“There was some tea and My Grandma’s in the room,” when she welcomed Prince William and Kate to City Hall last month, Wu said, offering two of the same cakes up to the GBH hosts.
Wu also described the gifts her family had bestowed upon William and Kate: a copy of the famous children’s book “Make Way for Ducklings,” along with a letter from her two young sons to the royal couple’s three children; a live-edged wooden bowl made from a tree in the Arboretum; and a regional favorite, a fish-shaped jug known as a “gurgling cod.” Wu hosted the royals at City Hall on Nov. 30 for the first appearance in their three-day visit to Boston, which included a Celtics game and a walk along the harbor and culminated in a star-studded awards ceremony for climate innovation.
Just a few days earlier, when he learned that the royals were visiting Boston — via a story in the Boston Globe — My Grandma’s President and Owner, Bob Katz, called City Hall to offer up his bestsellers.

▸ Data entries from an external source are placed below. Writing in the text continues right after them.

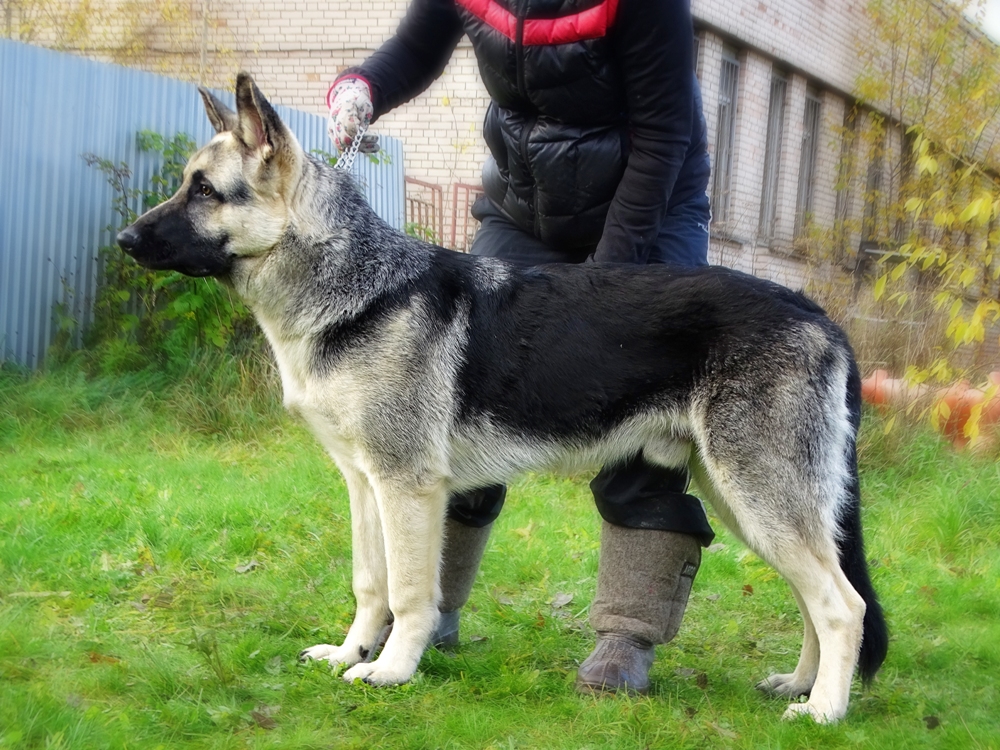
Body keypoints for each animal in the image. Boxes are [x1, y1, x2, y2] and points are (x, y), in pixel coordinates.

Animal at [117, 73, 892, 724]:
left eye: (205, 191)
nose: (124, 238)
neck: (357, 289)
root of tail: (821, 316)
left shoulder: (406, 488)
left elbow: (410, 593)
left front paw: (392, 672)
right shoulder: (364, 486)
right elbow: (370, 584)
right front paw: (349, 654)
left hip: (759, 501)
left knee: (843, 604)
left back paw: (824, 711)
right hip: (750, 507)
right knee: (816, 599)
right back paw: (800, 685)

“It’s such a historic thing,” he said. “I wanted to be part of it in any way. What more proud way to invite someone to Boston than with our coffee cakes?”
The bakery donated three cakes for the city to serve William and Kate at tea time: cinnamon walnut, their most popular; granny smith apple; and the “Red, White, and Blue Patriot” cake, which features cranberries and blueberries. For the royals to take home, Katz sent one “Ted Williams Chocolate” and one pineapple coconut cake, selections he expected to be popular with the couple’s children.
Founded in 1990 in Newton, using the legendary coffee cake recipe of founder Barry Cohen’s grandmother, My Grandma’s of New England is now a mostly mail-order bakery based in Hyde Park. Katz, who bought the business in 1993 and moved it to Boston in 1997, estimated that it will sell more than one million cakes this year.
This was hardly the first brush with fame for the bakery, which Katz said used to donate cakes to former Mayor Thomas M. Menino to give out to constituents. The cakes have also gotten shout-outs on shows including the “Sopranos” and Al Roker’s ”Roker on the Road.”
But “this is the apex,” Katz said.
“Giving cakes to royalty is one of the highest honors,” he said. “Twenty years from now, this will still be in the top two or three” moments for the bakery, he said.
And it may not be over yet, he added.
“If the prince calls and wants more cake,” Katz said, “I would not be surprised.”